## ISTRUZIONI
Puoi proseguire il brano sulla sensibilità climatica, partendo subito dopo la sua ultima frase?

## BRANO
+++

Se a qualcuno fosse sfuggito, per quanto vi si voglia girare intorno, per quanto lo si possa arricchire con scenari catastrofici e risibili analogie con un clima attuale tutt’altro che disfatto, il tema del riscaldamento globale, mutato successivamente in cambiamenti climatici per latitanza del riscaldamento e poi in disfacimento climatico per comodità di comunicazione, è riassumibile in un unico problema: quanto si può scaldare il Pianeta in ragione dell’accresciuta concentrazione di gas serra (specie CO2) in atmosfera?

 

I più scaltri avranno già capito, anche oggi parliamo di sensibilità climatica, appunto il parametro che dovrebbe rappresentare quel “quanto”. Torniamo a farlo perché questo tema, in realtà molto tecnico, sta conoscendo una discreta diffusione anche sui sistemi di comunicazione generalisti specie nell’ultimo periodo, grazie all’eccellente pagina pubblicata sull’Economist un paio di settimane fa. In soldoni, più passa il tempo, più aumentano le conoscenze in questo settore. Questo potrà forse far sentire sollevati quanti pensano che si stia camminando sull’orlo del baratro climatico, perché questo miglioramento del livello di comprensione scientifica il baratro lo sta allontanando, nel senso che, man mano, l’aumento di temperatura “atteso” in ragione di un raddoppio della concentrazione di CO2 rispetto ai livelli pre-industriali, si sta riducendo. Infatti, ci si sta avvicinando sempre di più al limite inferiore delle stime comprese tra 1,5 e 4°C dell’ultimo report IPCC (con valore più probabile di 3°C).

+++

## MATERIALE FORNITO
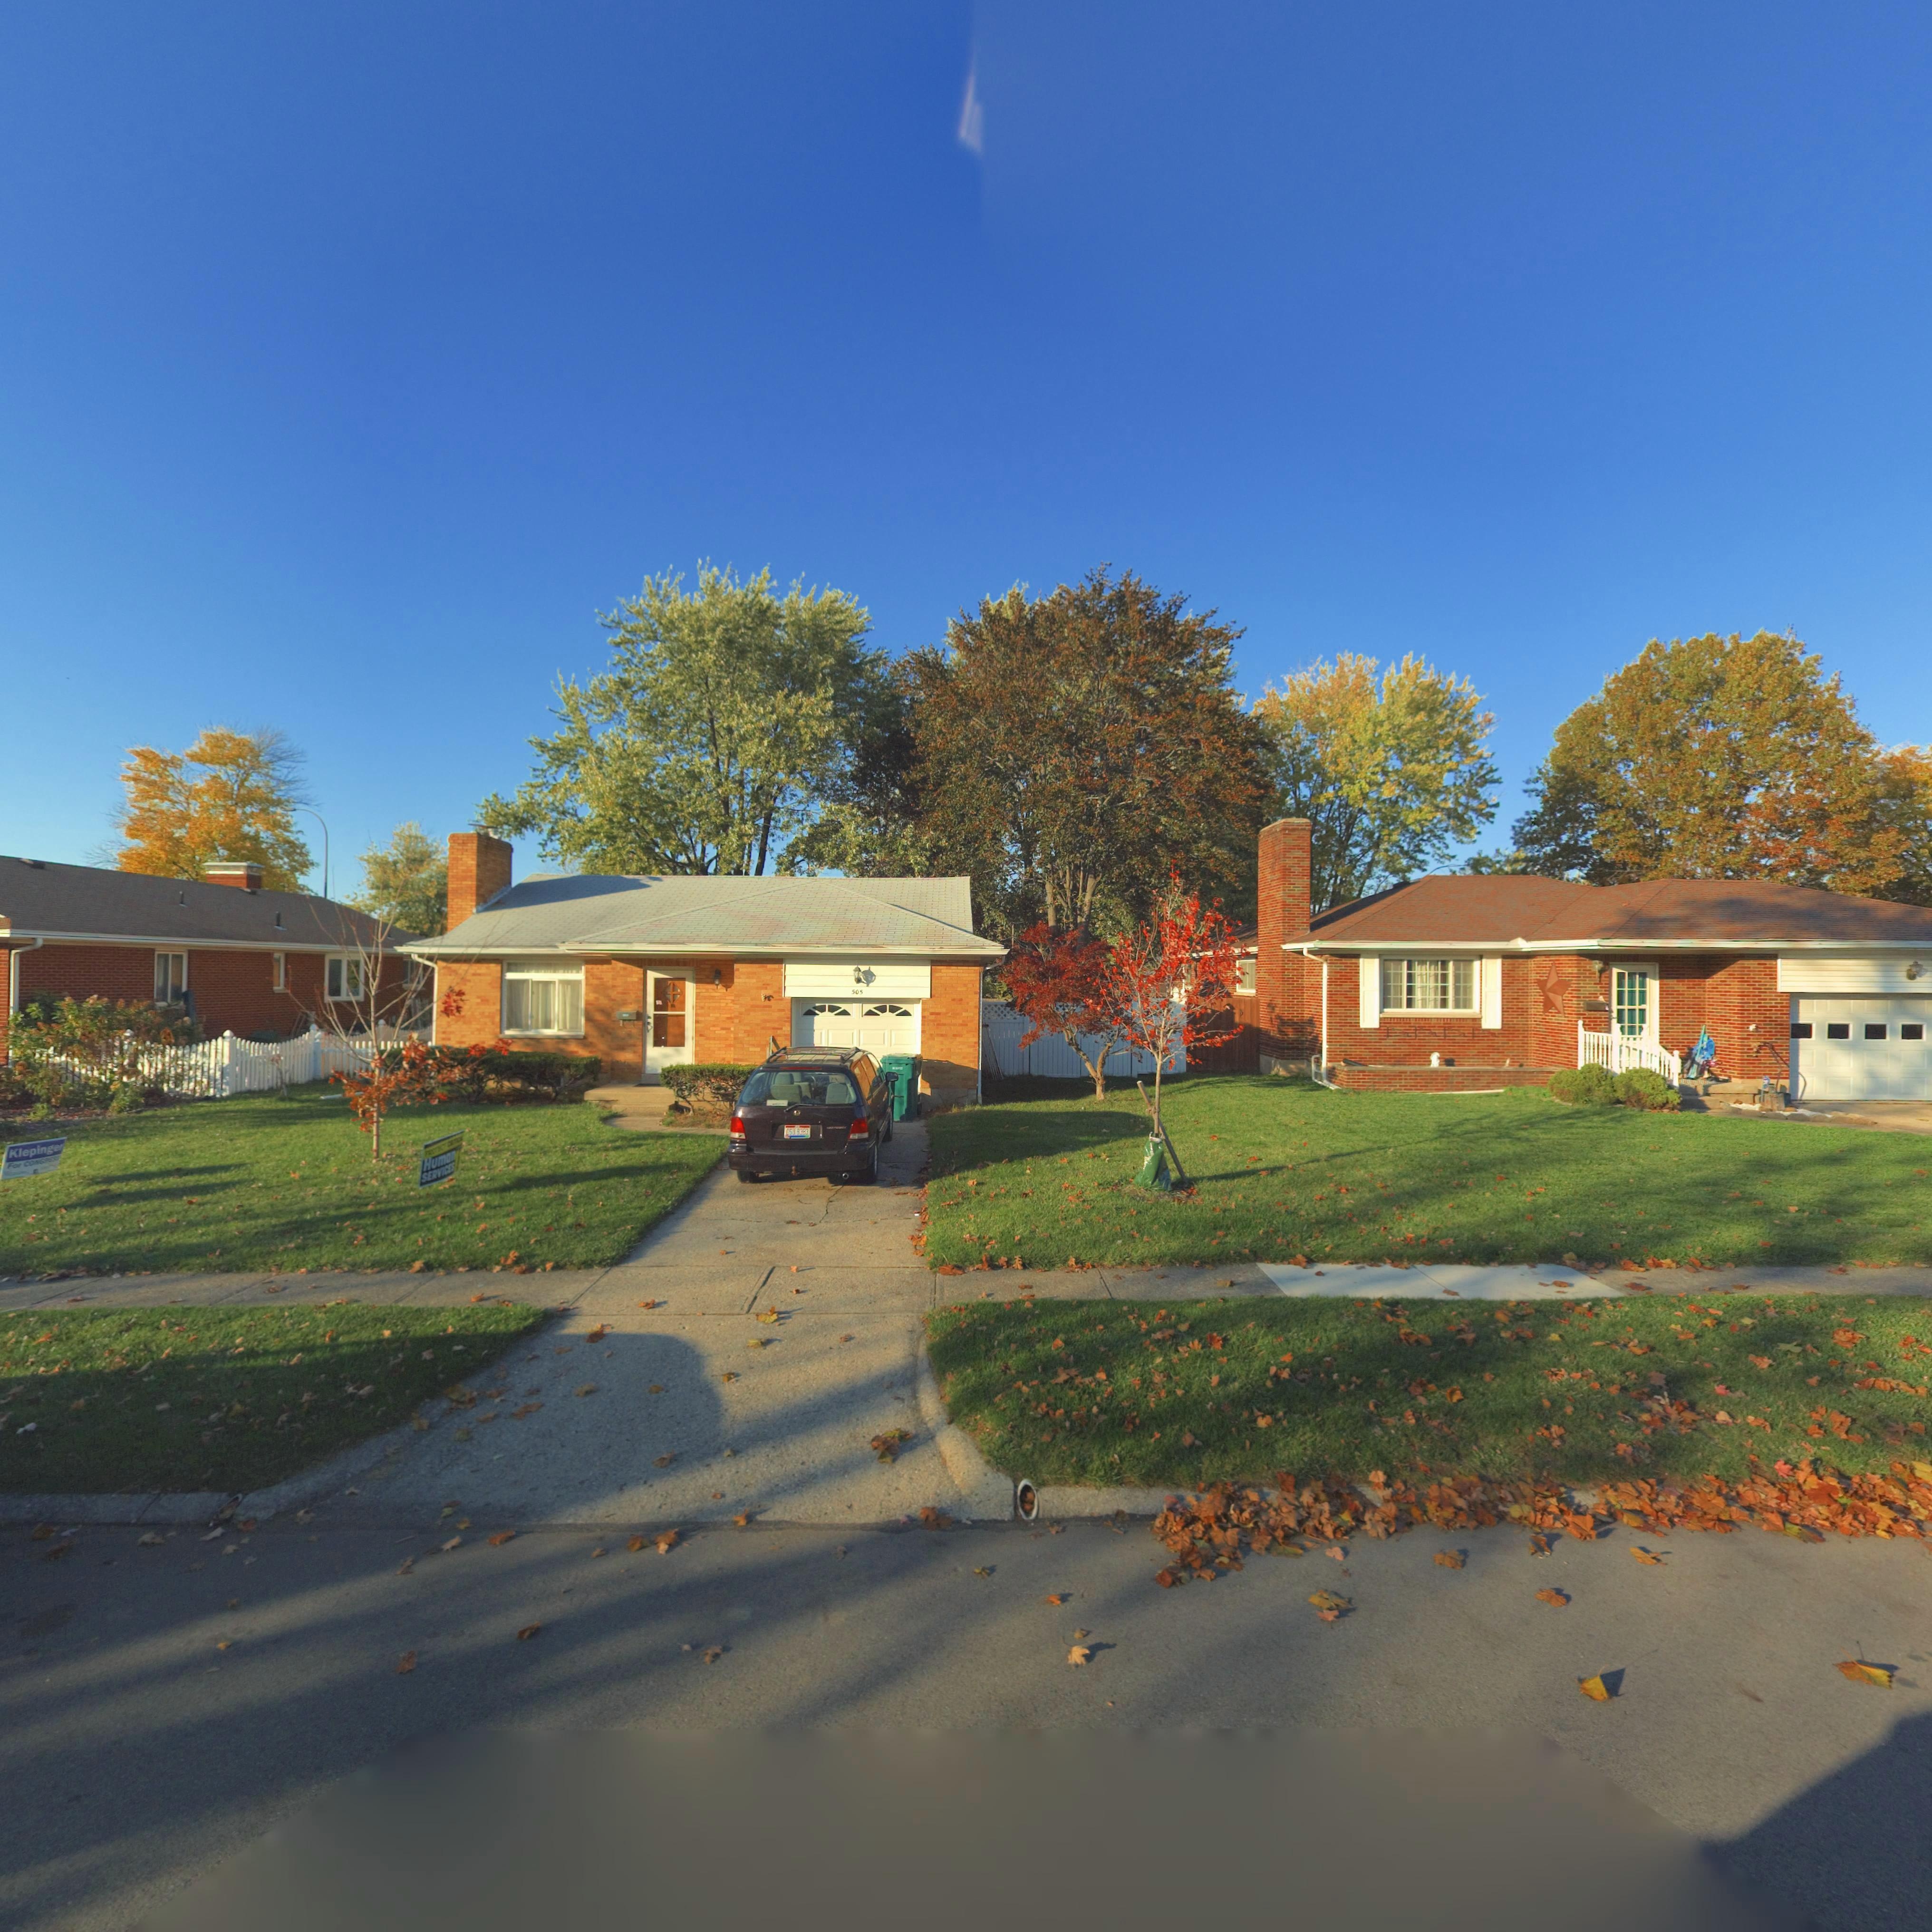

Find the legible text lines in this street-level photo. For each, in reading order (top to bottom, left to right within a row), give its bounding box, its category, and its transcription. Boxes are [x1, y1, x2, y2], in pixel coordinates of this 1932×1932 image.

+++

## RISULTATO
 

 

L’ultimo lavoro che ha affrontato questo argomento è appena stato accettato per la pubblicazione dal Journal of Climate:

 

An objective Bayesian, improved approach for applying optimal fingerprint techniques to estimate climate sensitivity – Lewis 2013

 

Come si evince dal titolo, e come afferma lo stesso autore in un post pubblicato su WUWT, si tratta di un lavoro di statistica pesante, lavoro che si pone l’obbiettivo di rivisitare un altro studio uscito qualche anno fa (Forest et al., 2006), i cui risultati in termini di sensibilità climatica erano invece molto prossimi a quelli già citati e contenuti nel report IPCC.

 

Il paper di Lewis, come detto, è molto tecnico, al punto da spingere uno dei commentatori di WUWT a chiederne una traduzione, eventuale operazione della quale mi sarei volentieri giovato anch’io che della materia ne mastico davvero poco. E invece niente, per cui, rimandando a chi volesse e potesse farlo l’analisi vera e propria dello studio, mi limito a sottoporvene i risultati.

 

Applicando delle procedure diverse agli stessi dati impiegati in Forest et al. (di cui dà comunque conto anche nell’abstract) Lewis ha “trovato” dei valori per la sensibilità climatica che vanno da 2.0° a 3.6°C, con il valore più probabile di 2.4°C. Aggiungendo i sei anni di dati di simulazione trascorsi dalla pubblicazione di Forest et al., il valore centrale della stima scende a 1.6°C e il range di incertezza va da 1.2 a 2.2°C. Tenendo conto nei calcoli anche dell’incertezza relativa ai forcing non dipendenti dagli aerosol e alle temperature di superficie, il range si allarga e va da 1.0 a 3.0°C. Il valore centrale della stima, dice Lewis, è identico a quello di altre due pubblicazioni, Aldrin et al., e Ring et al., entrambe del 2012, quindi anch’esse molto recenti.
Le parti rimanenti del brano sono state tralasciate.